In fact, only Germany has sufficiently adapted the permit procedures to the latest EU climate targets. This is evident from the annual report of the trade association WindEurope, which was published this week.
The European Union wants to reduce its greenhouse gas emissions by half in seven years compared to 1990. In addition, wind and solar energy must account for at least 45 percent of total energy consumption. Wind energy plays a key role, but according to WindEurope its rollout is lagging behind. The same applies to new investments in European wind energy.

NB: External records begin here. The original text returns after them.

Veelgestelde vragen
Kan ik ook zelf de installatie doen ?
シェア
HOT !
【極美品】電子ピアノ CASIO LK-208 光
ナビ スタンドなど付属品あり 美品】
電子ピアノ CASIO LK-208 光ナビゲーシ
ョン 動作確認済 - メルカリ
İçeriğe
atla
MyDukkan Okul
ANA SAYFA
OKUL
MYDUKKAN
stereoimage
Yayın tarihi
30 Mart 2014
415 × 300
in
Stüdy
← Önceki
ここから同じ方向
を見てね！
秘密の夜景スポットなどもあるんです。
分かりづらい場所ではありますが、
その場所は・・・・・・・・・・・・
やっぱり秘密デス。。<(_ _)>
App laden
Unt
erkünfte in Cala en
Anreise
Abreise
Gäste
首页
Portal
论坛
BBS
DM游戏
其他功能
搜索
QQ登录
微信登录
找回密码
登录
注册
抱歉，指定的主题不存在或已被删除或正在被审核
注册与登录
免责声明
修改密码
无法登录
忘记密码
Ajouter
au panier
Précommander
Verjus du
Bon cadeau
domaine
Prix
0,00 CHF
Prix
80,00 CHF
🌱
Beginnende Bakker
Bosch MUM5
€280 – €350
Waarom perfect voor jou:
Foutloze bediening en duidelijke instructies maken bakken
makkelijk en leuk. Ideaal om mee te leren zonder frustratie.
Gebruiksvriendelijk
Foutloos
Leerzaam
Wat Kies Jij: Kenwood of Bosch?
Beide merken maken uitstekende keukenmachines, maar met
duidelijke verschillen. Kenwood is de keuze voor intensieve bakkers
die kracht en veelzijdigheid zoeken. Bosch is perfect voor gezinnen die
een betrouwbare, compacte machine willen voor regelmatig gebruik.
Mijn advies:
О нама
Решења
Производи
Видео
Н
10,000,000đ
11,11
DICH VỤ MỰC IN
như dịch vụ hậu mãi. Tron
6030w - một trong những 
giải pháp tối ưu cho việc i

The Netherlands wants to double its wind energy capacity in the coming years. Three new geieden have therefore been designated in the North Sea where hundreds of new wind turbines can be installed. In addition, the previous designation of two other gedeieden has been confirmed. This paves the way for wind farms with a total capacity of 10.7 gigawatts, enough to supply millions of households with green energy.
The wind farms will be built over the next eight years. Tendering procedures will be introduced in which companies can indicate the conditions under which they wish to do so. Different procedures apply to those parks at sea than to the regional RES transitions in which provincial and municipal authorities are also involved.
Europe now has 255 gigawatt wind energy capacity. About 20 gigawatts are now added annually. But to achieve the targets, an average of 31 gigawatts per year must be added. Germany in particular leads the way; the permit procedure there has been halved to two years. Other governments should follow that example, because permits are still the bottleneck for the European wind energy sector, according to the wind energy umbrella.